- [WHAT IS EXPECTED]:
Copy each of the records below word for word, omitting the pictures.

- [RECORDED DATA]:
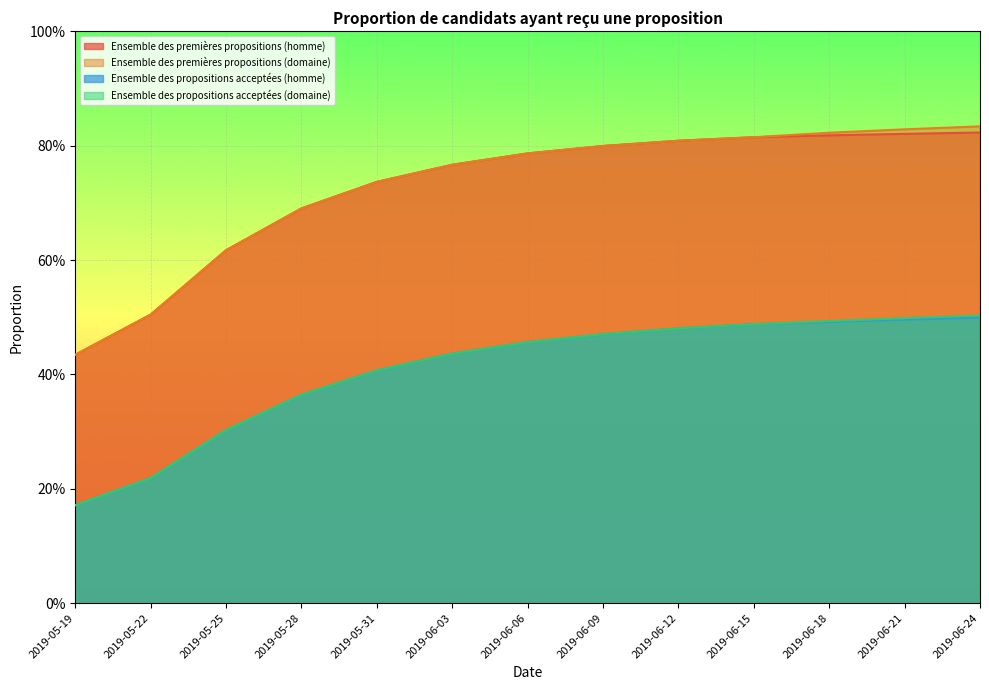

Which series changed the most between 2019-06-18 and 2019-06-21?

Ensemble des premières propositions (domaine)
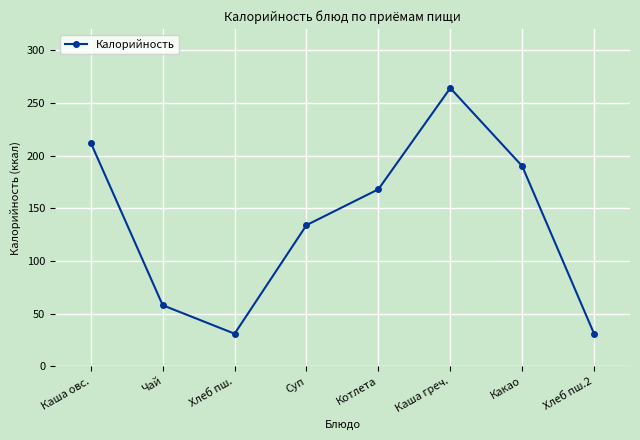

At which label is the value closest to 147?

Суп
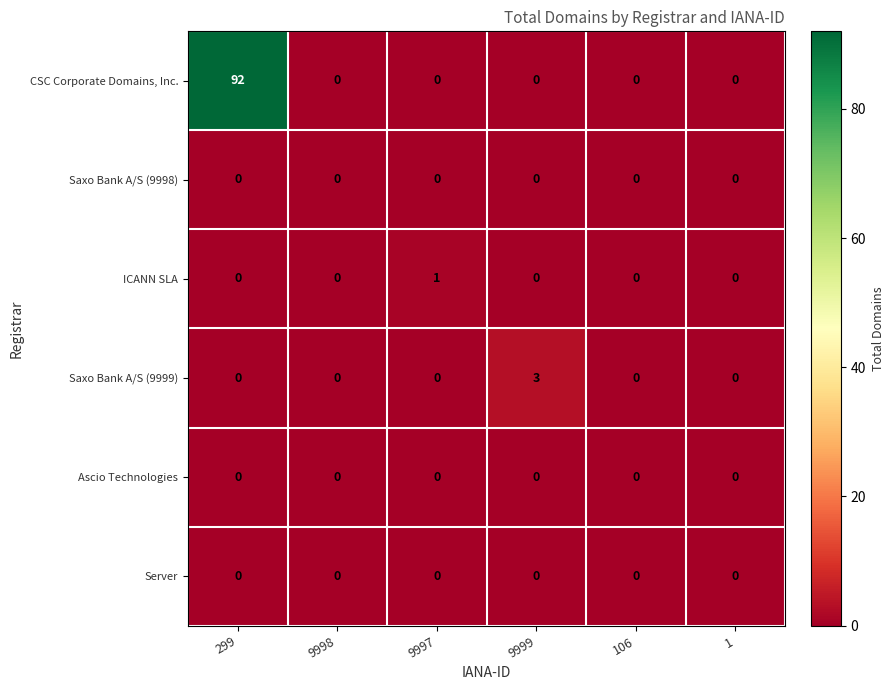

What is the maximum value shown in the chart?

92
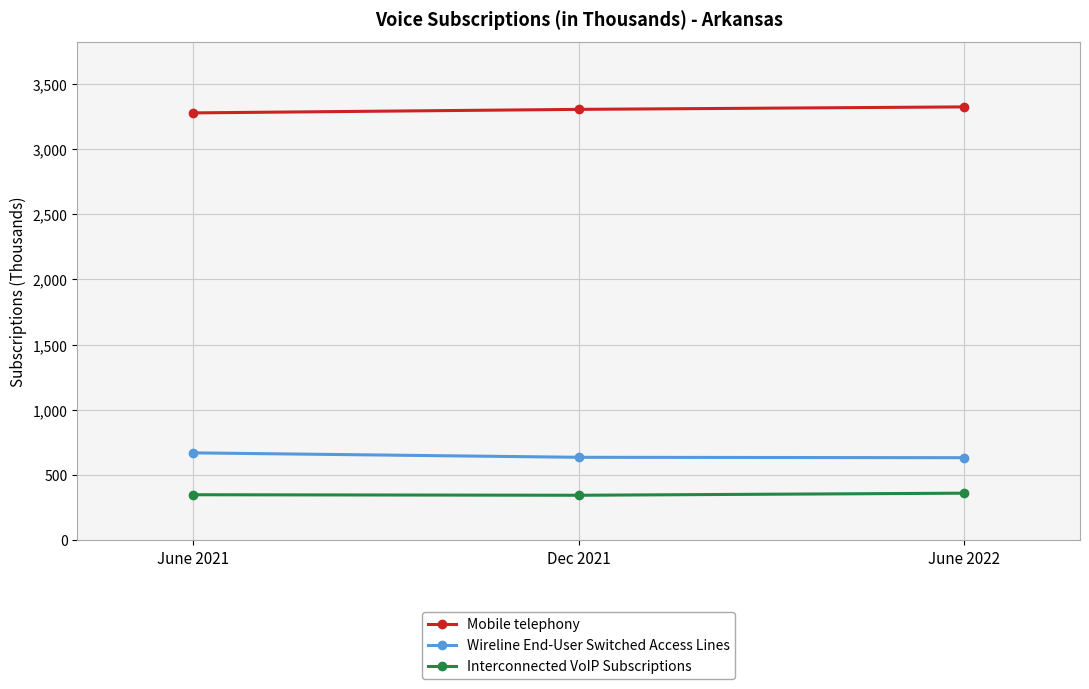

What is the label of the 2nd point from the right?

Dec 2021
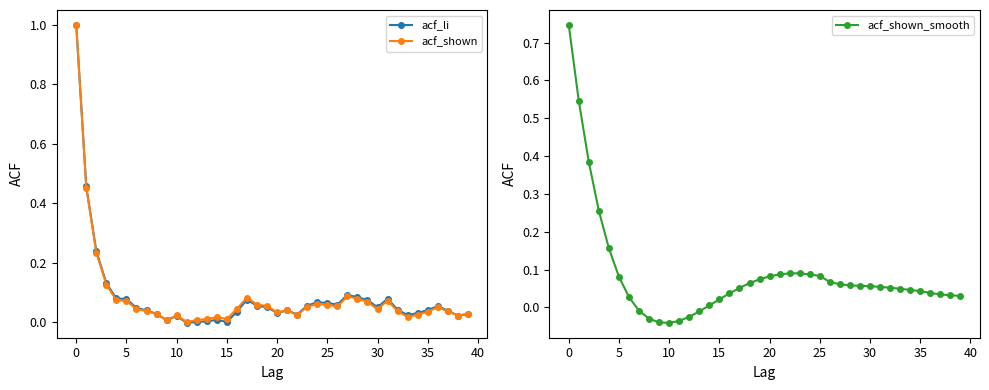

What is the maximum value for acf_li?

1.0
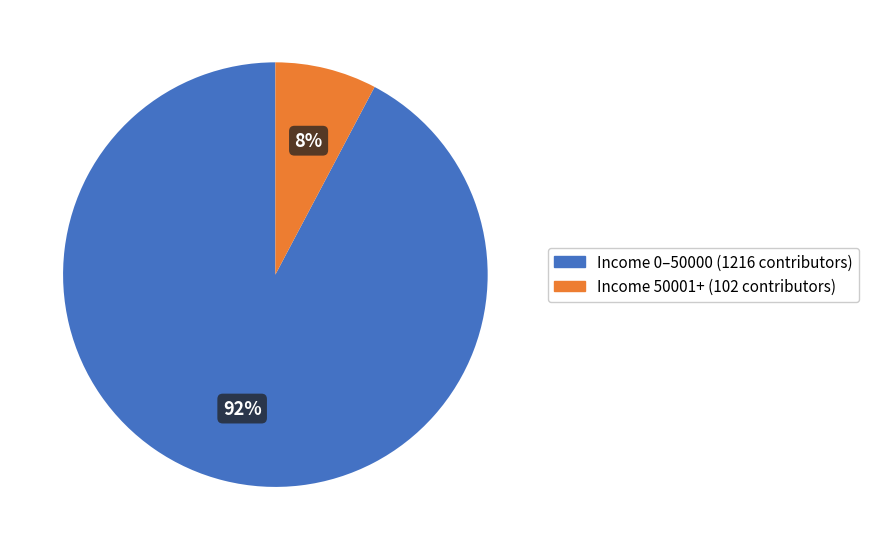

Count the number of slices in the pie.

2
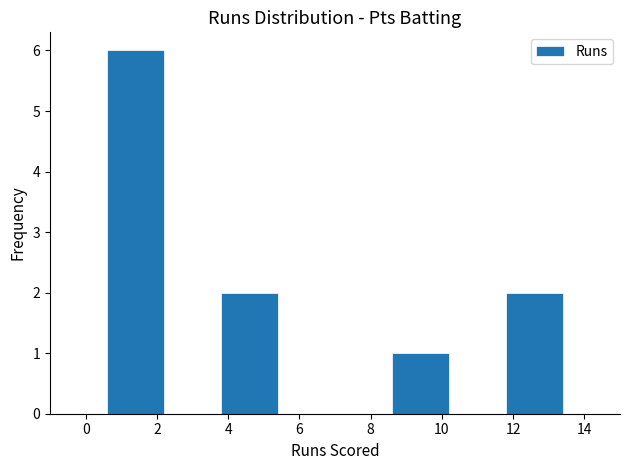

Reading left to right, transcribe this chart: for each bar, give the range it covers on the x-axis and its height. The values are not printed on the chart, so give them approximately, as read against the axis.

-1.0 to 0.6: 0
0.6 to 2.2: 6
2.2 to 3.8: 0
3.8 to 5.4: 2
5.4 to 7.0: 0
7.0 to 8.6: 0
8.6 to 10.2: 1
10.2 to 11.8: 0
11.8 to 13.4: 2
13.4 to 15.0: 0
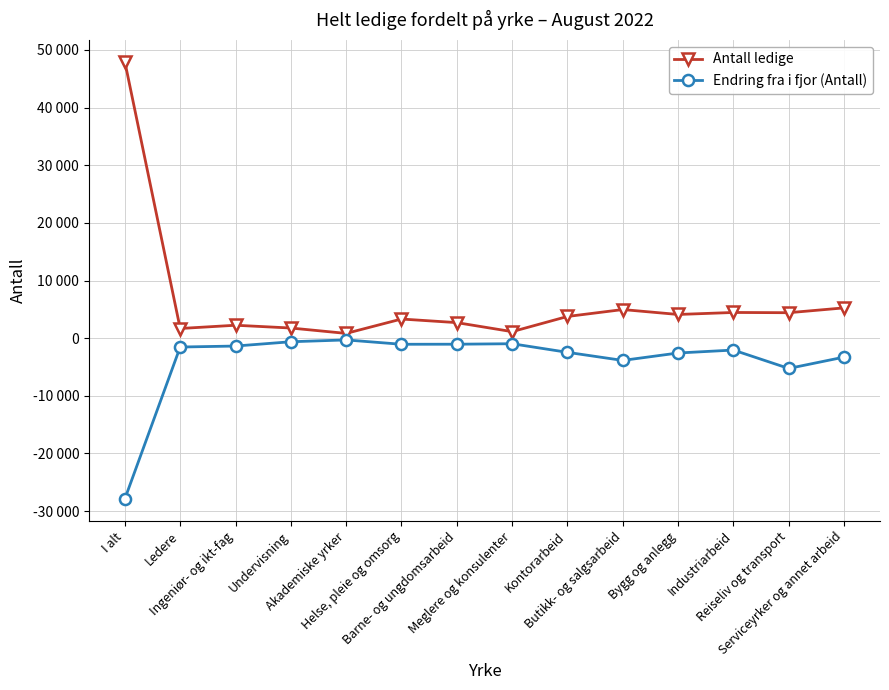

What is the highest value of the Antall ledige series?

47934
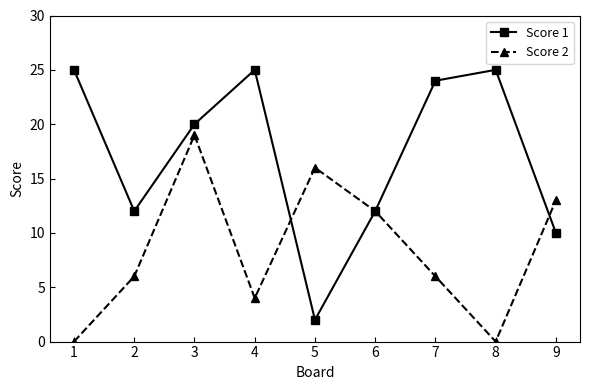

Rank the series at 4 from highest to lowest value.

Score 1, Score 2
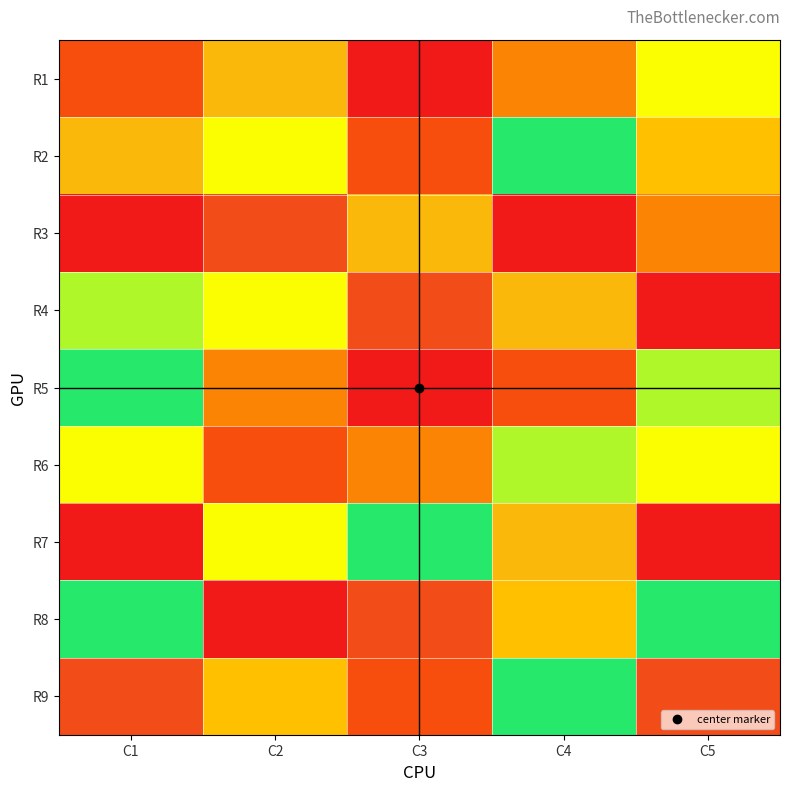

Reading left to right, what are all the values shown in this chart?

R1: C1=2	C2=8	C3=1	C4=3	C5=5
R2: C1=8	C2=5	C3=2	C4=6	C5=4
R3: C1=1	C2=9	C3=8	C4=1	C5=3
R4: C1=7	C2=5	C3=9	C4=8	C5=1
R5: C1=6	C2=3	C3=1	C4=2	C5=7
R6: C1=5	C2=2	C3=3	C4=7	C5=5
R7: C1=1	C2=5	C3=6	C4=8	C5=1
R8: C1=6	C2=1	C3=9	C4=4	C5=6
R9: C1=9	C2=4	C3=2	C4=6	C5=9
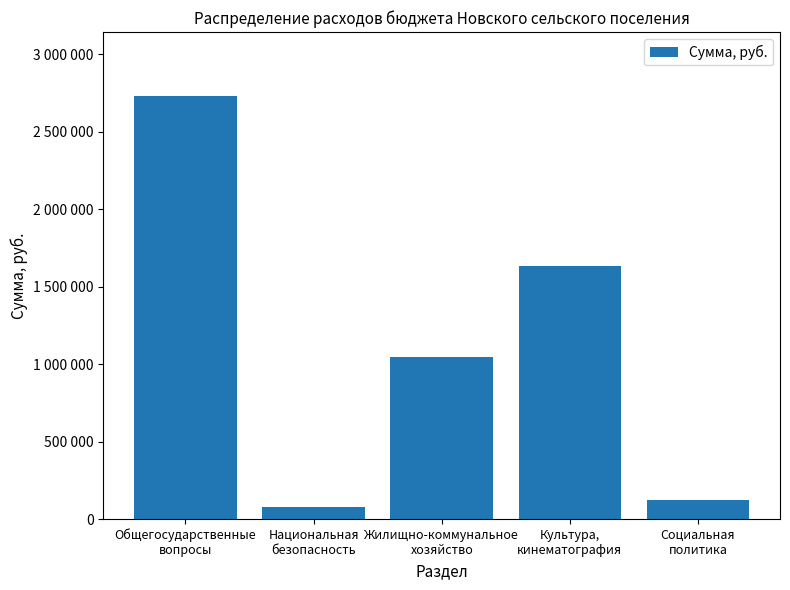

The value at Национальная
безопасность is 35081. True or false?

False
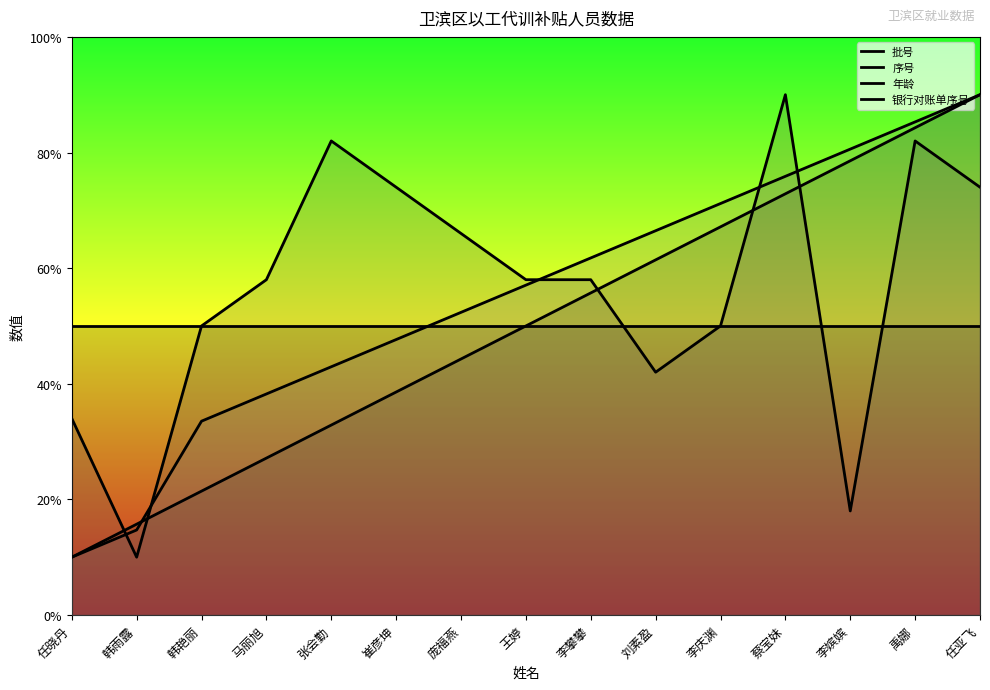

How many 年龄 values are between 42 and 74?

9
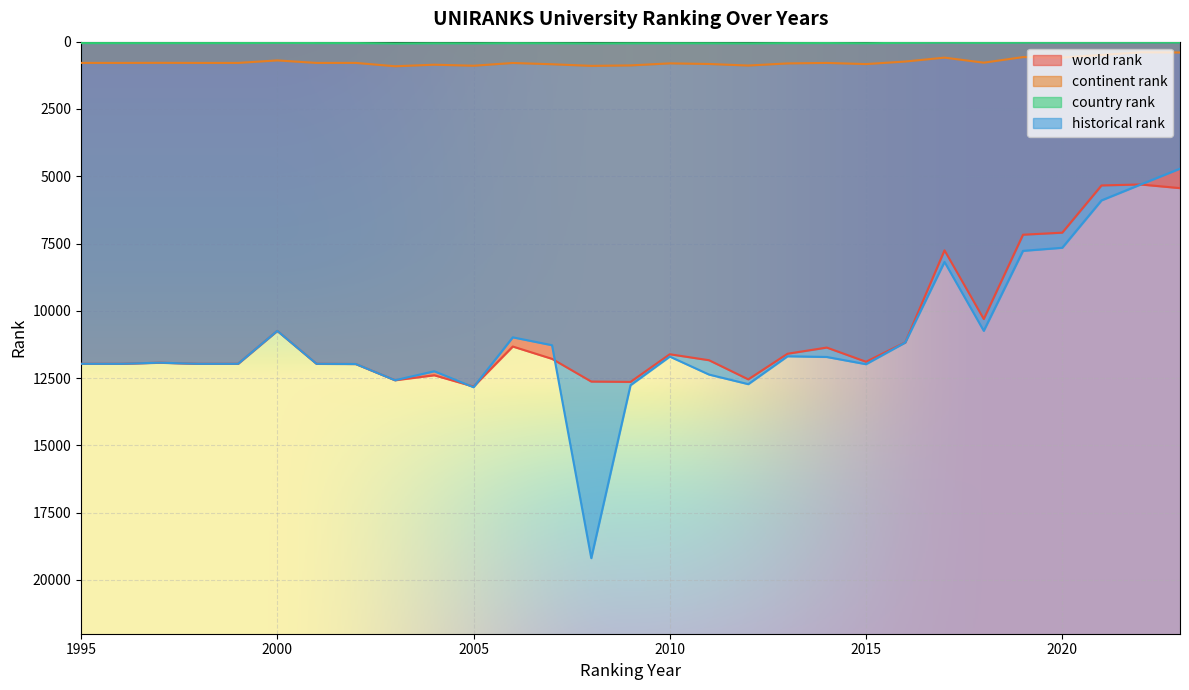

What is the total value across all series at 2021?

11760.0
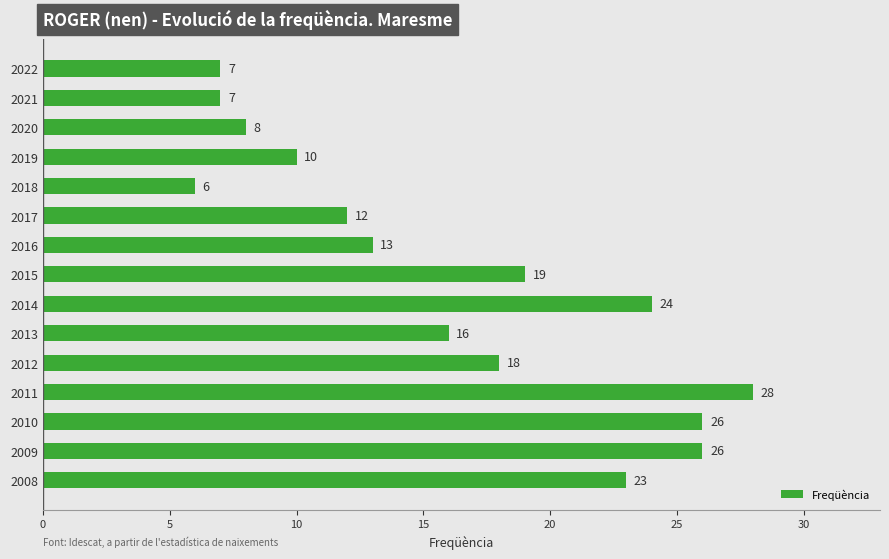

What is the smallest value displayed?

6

- [WRITTEN ANSWER]:
Which series changed the most between 2019-06-18 and 2019-06-21?

Ensemble des premières propositions (domaine)

At which label is the value closest to 147?

Суп

What is the maximum value shown in the chart?

92

What is the label of the 2nd point from the right?

Dec 2021

What is the maximum value for acf_li?

1.0

Count the number of slices in the pie.

2

Reading left to right, transcribe this chart: for each bar, give the range it covers on the x-axis and its height. The values are not printed on the chart, so give them approximately, as read against the axis.

-1.0 to 0.6: 0
0.6 to 2.2: 6
2.2 to 3.8: 0
3.8 to 5.4: 2
5.4 to 7.0: 0
7.0 to 8.6: 0
8.6 to 10.2: 1
10.2 to 11.8: 0
11.8 to 13.4: 2
13.4 to 15.0: 0

What is the highest value of the Antall ledige series?

47934

Rank the series at 4 from highest to lowest value.

Score 1, Score 2

Reading left to right, what are all the values shown in this chart?

R1: C1=2	C2=8	C3=1	C4=3	C5=5
R2: C1=8	C2=5	C3=2	C4=6	C5=4
R3: C1=1	C2=9	C3=8	C4=1	C5=3
R4: C1=7	C2=5	C3=9	C4=8	C5=1
R5: C1=6	C2=3	C3=1	C4=2	C5=7
R6: C1=5	C2=2	C3=3	C4=7	C5=5
R7: C1=1	C2=5	C3=6	C4=8	C5=1
R8: C1=6	C2=1	C3=9	C4=4	C5=6
R9: C1=9	C2=4	C3=2	C4=6	C5=9

The value at Национальная
безопасность is 35081. True or false?

False

How many 年龄 values are between 42 and 74?

9

What is the total value across all series at 2021?

11760.0

What is the smallest value displayed?

6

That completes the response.